Mehmet Kaderci, bir yandan da aynı cezaevinde kaldığı çete elemanları ile sürekli mücadele etti. Kaderci, ‘annem’ dediği ve yanında 12 yıl çalıştığı otelin sahibi Hülya Narin’e, avukatına ve Cumhuriyet Savcılığı’na gönderdiği mektuplarda güvenlik güçleri tarafından çökertilmesine yardımcı olduğu çete elemanları tarafından ölümle tehdit edildiğini defalarca dile getirdi. Israrla başka cezaevine naklini istedi. Kaderci, Hülya Narin’e yazdığı mektupta, bir süre yakalattığı çete elemanlarıyla aynı koğuşa bile konduğunu, sırf korunmak için infaz koruma memurlarıyla kavga edip hücreye atılmasını sağlandığını, böylece ölümden kurtulduğunu yazdı.
16 AY SONRA İNTİHAR
Mehmet Kaderci, son mektuplarında ise baskılara dayanamayacağını, ‘hainler tarafından öldürülmektense intihar edeceğini’ bildirdi. Sonunda Mehmet Kaderci, 13 Temmuz 2005 Çarşamba sabaha karşı, 4 kişiyle birlikte kaldığı koğuşun penceresine kendini iple asarak canına kıydı. Can düşmanlarıyla aynı cezaevine, hatta zaman zaman aynı koğuşa konan Kaderci, 16 ay boyunca yaşadığı ölüm korkusuna, ölümü seçerek son vermişti. Muğla Cumhuriyet Savcılığı olayla ilgili geniş soruşturma başlattı.
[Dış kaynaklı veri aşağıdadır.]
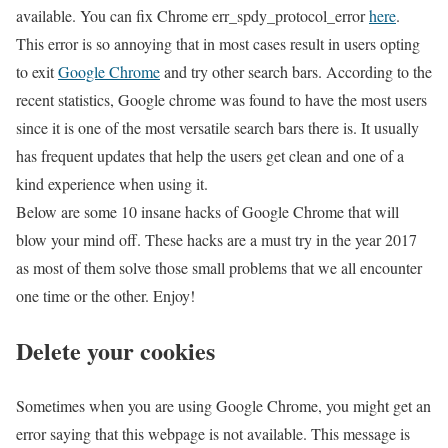
available. You can fix Chrome err_spdy_protocol_error
here
.
This error is so annoying that in most cases result in users opting
to exit
Google Chrome
and try other search bars. According to the
recent statistics, Google chrome was found to have the most users
since it is one of the most versatile search bars there is. It usually
has frequent updates that help the users get clean and one of a
kind experience when using it.
Below are some 10 insane hacks of Google Chrome that will
blow your mind off. These hacks are a must try in the year 2017
as most of them solve those small problems that we all encounter
one time or the other. Enjoy!
Delete your cookies
Sometimes when you are using Google Chrome, you might get an
error saying that this webpage is not available. This message is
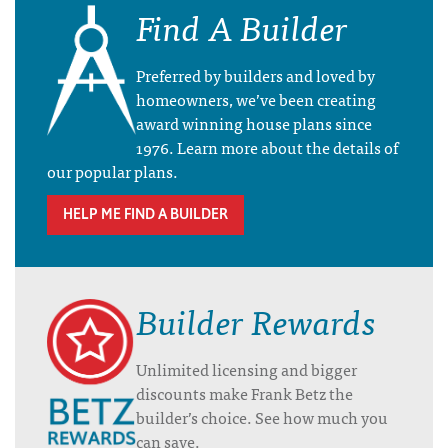
Find A Builder
Preferred by builders and loved by
homeowners, we’ve been creating
award winning house plans since
1976. Learn more about the details of
our popular plans.
HELP ME FIND A BUILDER
Builder Rewards
Unlimited licensing and bigger
discounts make Frank Betz the
builder’s choice. See how much you
can save.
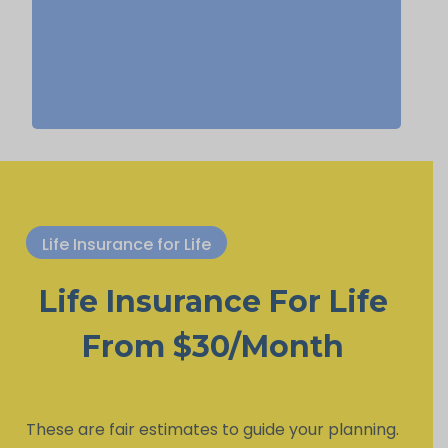
life insurance, Permanent Life
Insurance.
Life Insurance for Life
Life Insurance For Life
From $30/Month
These are fair estimates to guide your planning.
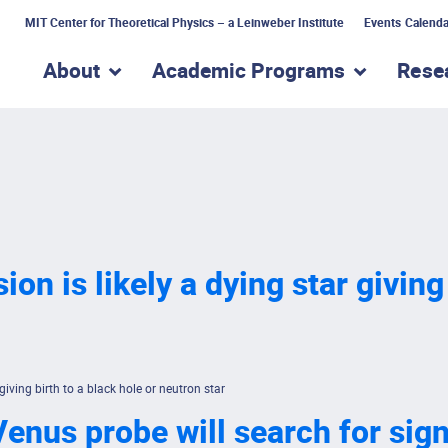
MIT Center for Theoretical Physics – a Leinweber Institute
Events Calenda
About
Academic Programs
Rese
show submenu for “About”
show subme
ion is likely a dying star giving
 giving birth to a black hole or neutron star
enus probe will search for signs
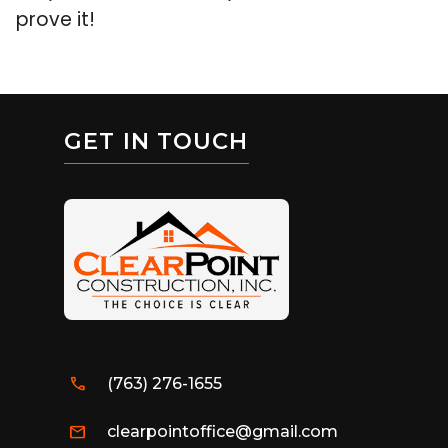
prove it!
GET IN TOUCH
call
(763) 276-1655
mail
clearpointoffice@gmail.com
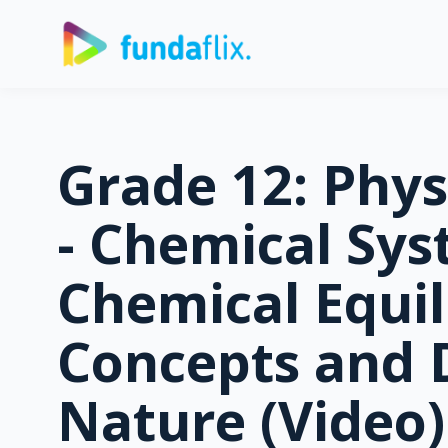
Grade 12: Phys
- Chemical Sys
Chemical Equil
Concepts and
Nature (Video)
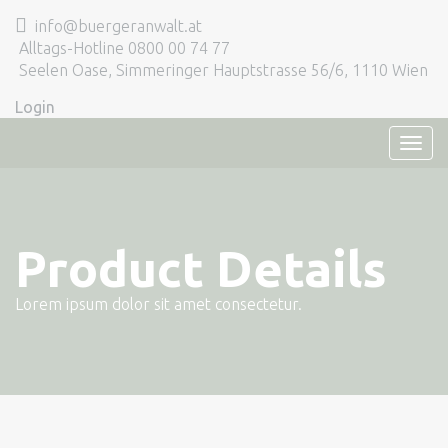
info@buergeranwalt.at
Alltags-Hotline 0800 00 74 77
Seelen Oase, Simmeringer Hauptstrasse 56/6, 1110 Wien
Login
TOG
NAVI
Product Details
Lorem ipsum dolor sit amet consectetur.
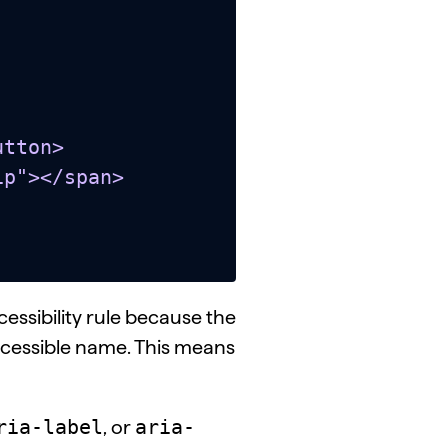
tton>

essibility rule because the
cessible name. This means
ria-label
aria-
, or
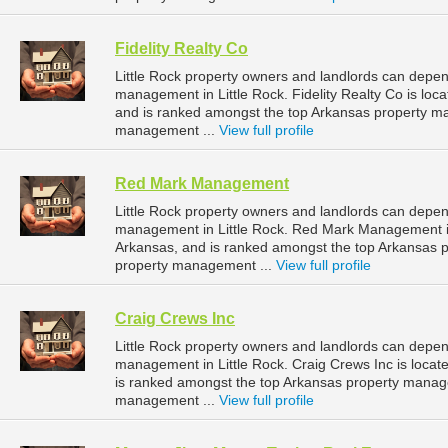
Fidelity Realty Co
Little Rock property owners and landlords can depend
management in Little Rock. Fidelity Realty Co is loc
and is ranked amongst the top Arkansas property m
management ...
View full profile
Red Mark Management
Little Rock property owners and landlords can depe
management in Little Rock. Red Mark Management is l
Arkansas, and is ranked amongst the top Arkansas 
property management ...
View full profile
Craig Crews Inc
Little Rock property owners and landlords can depend
management in Little Rock. Craig Crews Inc is locate
is ranked amongst the top Arkansas property manag
management ...
View full profile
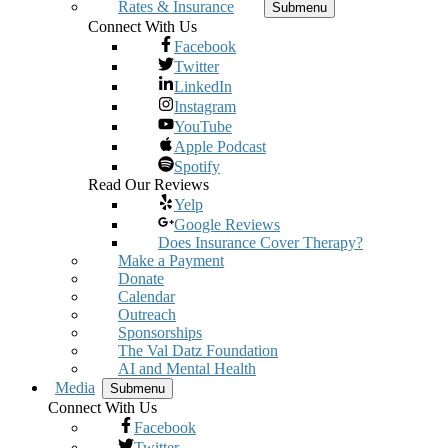
Rates & Insurance
Submenu
Connect With Us
Facebook
Twitter
LinkedIn
Instagram
YouTube
Apple Podcast
Spotify
Read Our Reviews
Yelp
Google Reviews
Does Insurance Cover Therapy?
Make a Payment
Donate
Calendar
Outreach
Sponsorships
The Val Datz Foundation
AI and Mental Health
Media
Submenu
Connect With Us
Facebook
Twitter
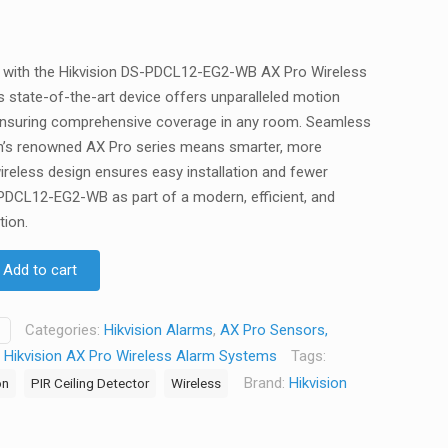
y with the Hikvision DS-PDCL12-EG2-WB AX Pro Wireless
is state-of-the-art device offers unparalleled motion
ensuring comprehensive coverage in any room. Seamless
ion’s renowned AX Pro series means smarter, more
ireless design ensures easy installation and fewer
PDCL12-EG2-WB as part of a modern, efficient, and
tion.
Add to cart
Categories:
Hikvision Alarms
,
AX Pro Sensors,
,
Hikvision AX Pro Wireless Alarm Systems
Tags:
Brand:
Hikvision
on
PIR Ceiling Detector
Wireless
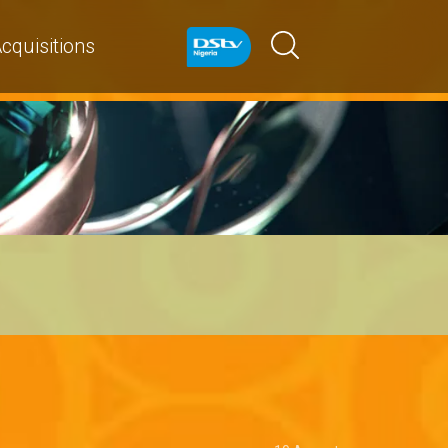
cquisitions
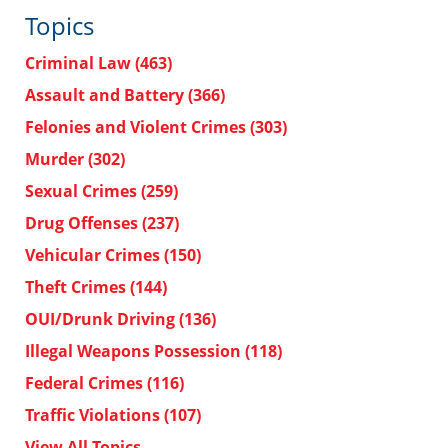
Topics
Criminal Law
(463)
Assault and Battery
(366)
Felonies and Violent Crimes
(303)
Murder
(302)
Sexual Crimes
(259)
Drug Offenses
(237)
Vehicular Crimes
(150)
Theft Crimes
(144)
OUI/Drunk Driving
(136)
Illegal Weapons Possession
(118)
Federal Crimes
(116)
Traffic Violations
(107)
View All Topics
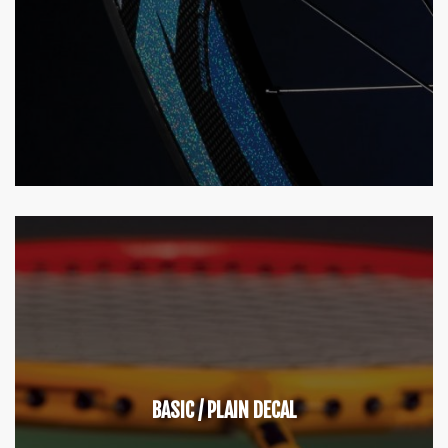
BASIC / PLAIN DECAL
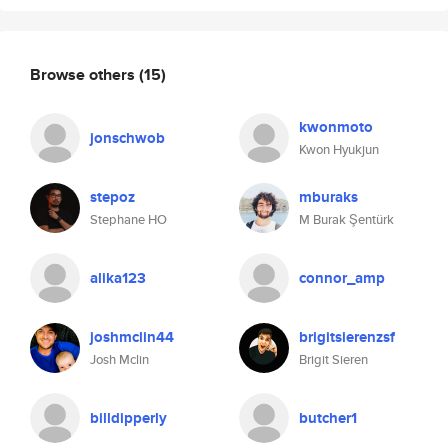
Browse others
(15)
kwonmoto
jonschwob
Kwon Hyukjun
stepoz
mburaks
Stephane HO
M Burak Şentürk
alika123
connor_amp
joshmclin44
brigitsierenzsf
Josh Mclin
Brigit Sieren
billdipperly
butcher1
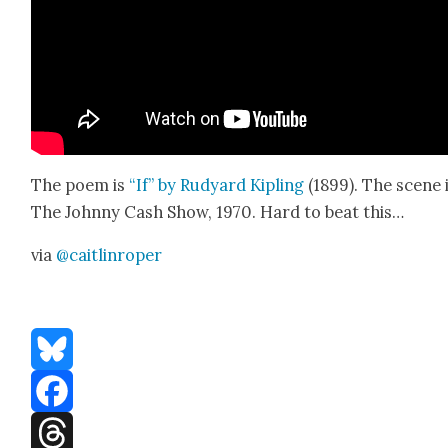
The poem is
“If” by Rud­yard Kipling
(1899). The scene 
The John­ny Cash Show, 1970. Hard to beat this…
via
@caitlinroper
Bluesky
Facebook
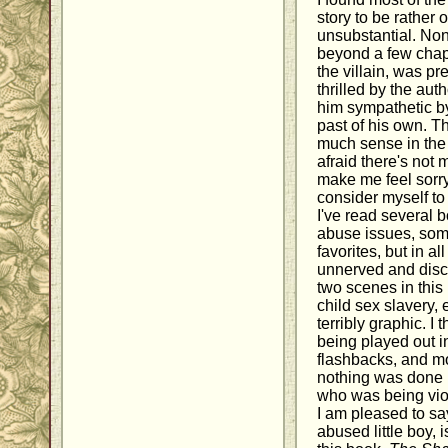
story to be rather
unsubstantial. Non
beyond a few chapt
the villain, was pr
thrilled by the aut
him sympathetic b
past of his own. T
much sense in the c
afraid there's not
make me feel sorry 
consider myself to
I've read several 
abuse issues, so
favorites, but in a
unnerved and disc
two scenes in this
child sex slavery,
terribly graphic. I
being played out in
flashbacks, and mo
nothing was done i
who was being viol
I am pleased to sa
abused little boy, 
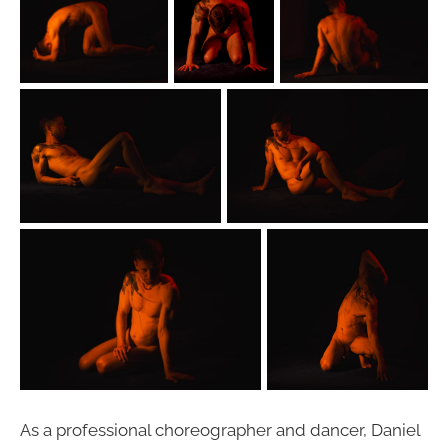
As a professional choreographer and dancer, Daniel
Anne, burada beni öldürecekler, neden savcılık ilgilenmiyorNarin Otel’in sahibi, evli ve iki çocuk annesi 58 yaşındaki Hülya Narin, kendisine anne diyen Mehmet Kederci’nin ölüm haberi karşısında şoke oldu. Hülya Narin, en son iki hafta önce cezaevinde ziyaret ettiği Kaderci’nin kendisine, ‘Anne, beni burada öldürecekler veya intihar edeceğim. Dayanacak gücüm kalmadı. Neden gönderdiğimiz dilekçeleri savcılık işleme koymuyor? Beni öldürdükten veya ben intihar ettikten sonra mı başka cezaevine nakledecekler’ diye sorduğunu söyledi. Avukatı Kemal Ertuğrul aracılığıyla sürdürdükleri hukuk mücadelesinde, dosyanın temyizden bozularak dönmesini beklediklerini kaydeden Hülya Narin, şunları söyledi:
CANIM VATANA FEDA
‘Haraç çetelerinden, ülke düşmanlarından nefret ettiği için güvenlik güçlerine yardımcı oluyordu. Tehlikeli olduğunu söylediğimde ‘Bir canım var, o da vatanıma feda olsun’ diyordu. Tutuklu olduğu sürede bana, avukatına ve savcılığa gönderdiği mektuplarda ölümle tehdit edildiğini belirterek, başka cezaevine nakledilmesini istedi. Bu belgeleri ve mektupları savcılığa ilettik. Ancak hiçbir tedbir alınmadı. Öldürülmekten çekindiği için sık sık kendisini tek kişilik hücrelere attırıyordu. Ancak kendisini ‘JİTEM uşağı’ olarak ilan eden çete üyelerinin tehdidi bir ay önce iyice artınca, onların elinden ölmektense intihar edeceğini, başka çaresinin kalmadığını yazmaya başlamıştı. Üç gün önce gelen mektubunda da ‘Canım annem artık dayanamıyorum, beni affedin’ diyordu. Cezaevinde oğlumun hayatını korumakla görevli resmi makamlar, devletini ve vatanını bu kadar çok seven bir gencin uyarılarını ciddiye almayarak ölmesine veya öldürülmesine neden oldularsa, bunun hesabını mutlaka soracağım. Oğlumun katil olmadığını, ölmüş olsa da sonunda kanıtlayacağım.’